Bilateral agreements between Namibia and the United Kingdom (UK) will serve as concealment for Namibia from direct harsh economic impacts which will be caused by the shocking decision by that country to leave the European Union (EU), commonly known as Brexit.
The joint agreements give each nation a favoured trade status concerning to certain goods obtained from the signatories, and has set purchase guarantees and removes trade barriers between the two countries, Public Relations Officer at the office of the Prime Minister (OPM), Saima Shaanika said.
Analysts on the other hand say that Namibia’s direct exposure to the UK from a trade perspective has declined significantly with EU trade accounting for over 90% of both imports and exports, which moderates the risk of a direct fall-out in our trade dynamics.
“Furthermore, we believe this may provide an opportunity to diversify our export markets and renegotiate trade agreements being a member of the commonwealth with which the UK has indicated will strengthen relationships.
The nature and severity of the impact it (Brexit) could have on different countries and industries depend on the political will of the UK and Europe to negotiate new terms on trade arrangements amongst other things.
Another concern is that this event may trigger calls in other EU countries to follow the UK’s example, for instance there are semblances of contagion in Slovakia and the Netherlands, while Scotland may opt to leave the UK and retain its EU membership,” Ngoni Bopoto, Research Analyst at the Namibia Equity Brokers (NEB) said.

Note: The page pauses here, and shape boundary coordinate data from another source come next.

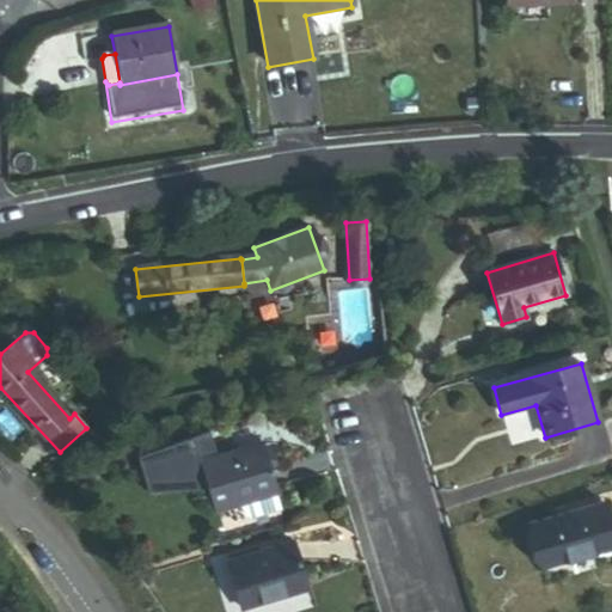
[(277,493),(262,444),(215,458),(207,432),(140,456),(151,493),(196,493),(207,489),(214,513),(240,505),(275,494),(277,493)]
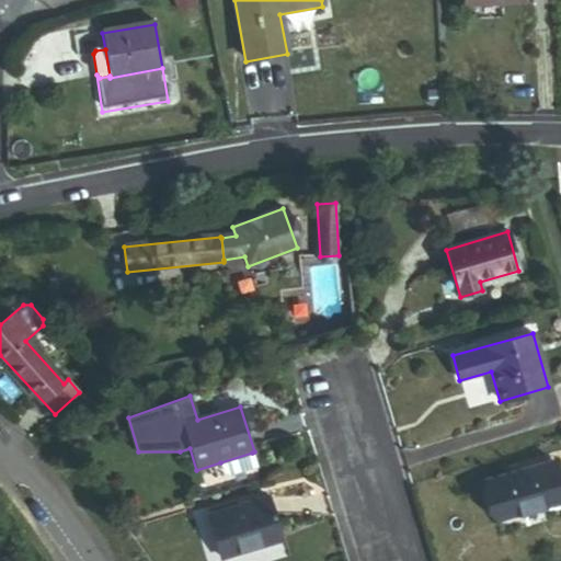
[(255,464),(252,453),(220,462),(224,473),(229,477),(252,469),(255,464)]
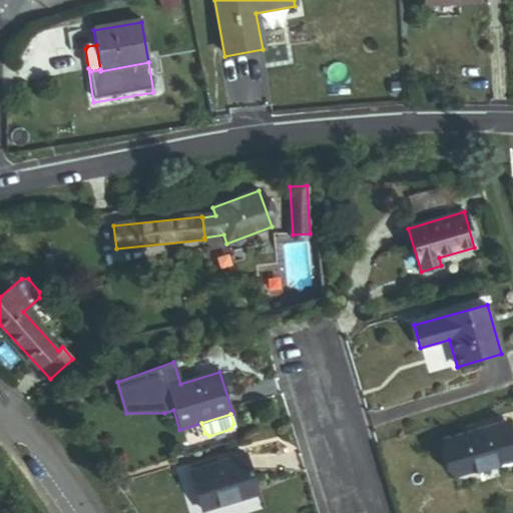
[(454,476),(512,458),(512,447),(506,423),(444,441),(454,476)]
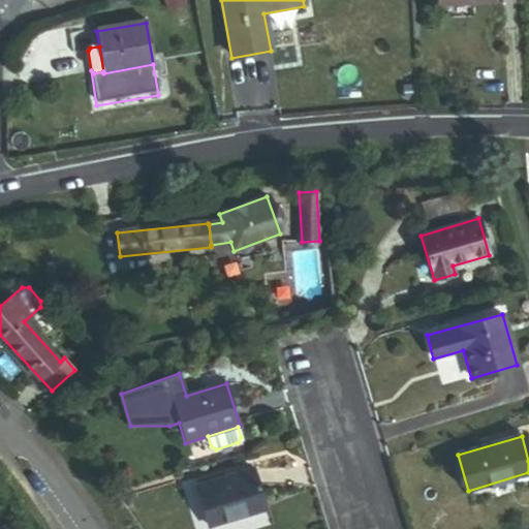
[(208,527),(263,510),(251,471),(196,488),(208,527)]
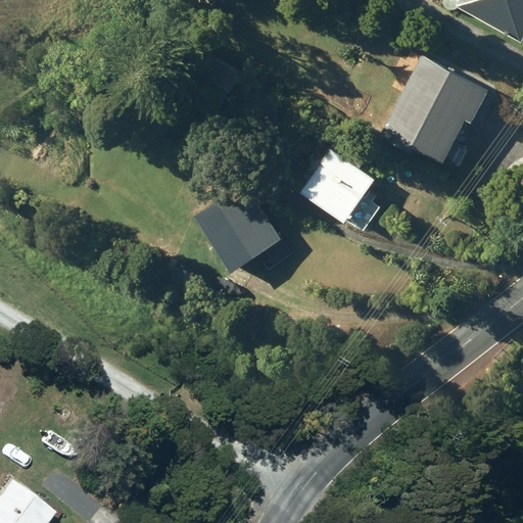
[(522,0),(458,0),(455,7),(520,42),(522,35),(522,0)]
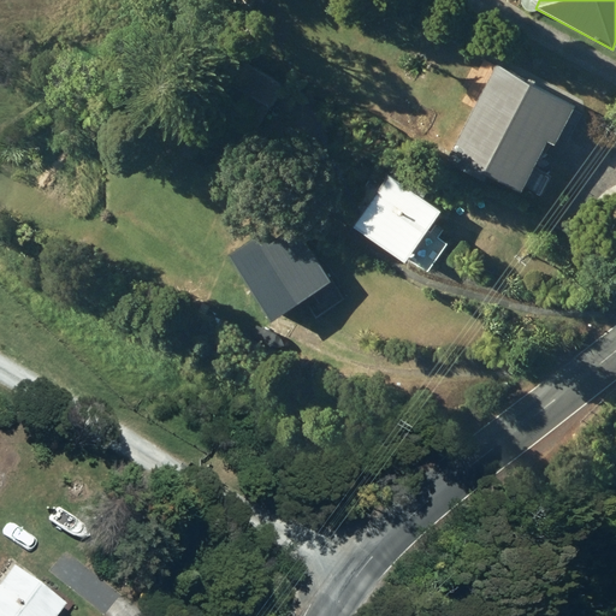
[(255,129),(282,87),(243,61),(217,104),(255,129)]
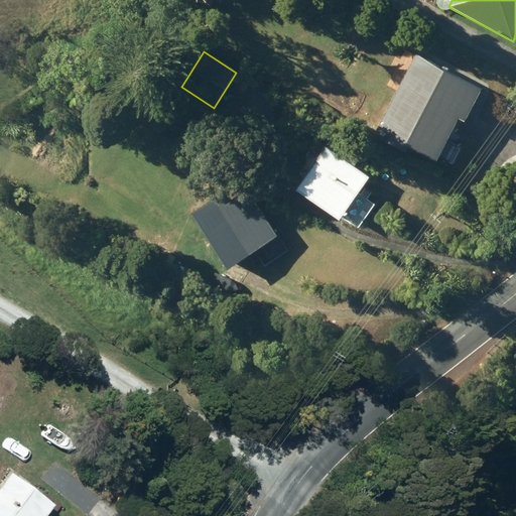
[(415,54),(372,135),(405,152),(408,146),(435,161),(459,118),(464,121),(481,89),(415,54)]
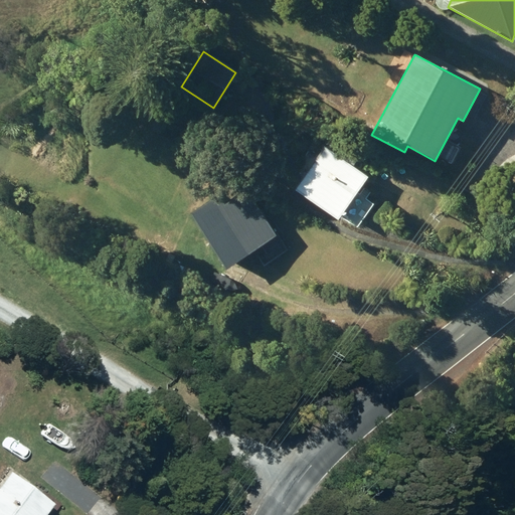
[(338,219),(368,176),(324,145),(293,189),(338,219)]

Meanwhile, Namibia’s exports to the UK was estimated at N$1 billion, while imports from the UK valued at N$983 million in 2014. British commercial projects currently ongoing in Namibia include Weatherly’s new Tschudi copper mine in Tsumeb and the development of Namibia’s offshore Kudu gas deposit.
However, trade volumes between the UK and Namibia changed substantially between 2012 and 2013 due to the decision by diamond corporation, De Beers, to move its trading and sorting operations from London to Botswana’s capital Gaborone.
In 2015, according to statistics by the Namibia Statistics Agency, trade with the UK has dropped as exports fell 86% to N$893 million and imports dropped 75% to N$431 million. Over the same period, exports to the European Union (EU) (while excluding UK) fell by 6% to N$8.6 billion while imports surged 15.2% to N$6.2 billion.
Meanwhile, the Financial Times Stock Exchange (FTSE) also felt the pinch as FTSE wiped out about N$2.6 trillion (about £125 billion) on Friday when world markets struggled to come to grips with the decision to exit the EU.
“The one argument against leaving the European Union that does hold water, in my view, is that we are in for a period of increased uncertainty. It appears that both the markets and the Brexit campaigners were caught unprepared for the outcome of Thursday’s vote. The fall in the GBP seen at the close on Friday was a 6+ sigma event, and it doesn’t look likely that this selloff is quite over yet. Financial markets, much like many individuals and institutions, seemed to panic on Friday. However, markets are notoriously good at overreacting, and after a brutal sell-off on the open, the UK’s FTSE 100 index ended up closing down just over 3%, back to a level it was at just three days before. Despite the supposed turmoil, it actually closed up for the week. How long this will last, however, remains to be seen,” economic analyst, Rowland Brown stated in a report this week.
Brown said that the likelihood that Britain will be able to negotiate multi or bi-lateral agreements with commonwealth countries (many of which are large and fast growing), giving it preferential access to their markets, it becomes incredibly hard to buy the bulk of the voters who favoured UK to remain in the EU’S trade claims. Moreover, Brown added, since the vote took place, many nations have already expressed their interest in continuing to trade with Britain on a preferential basis, including a number of countries within the EU.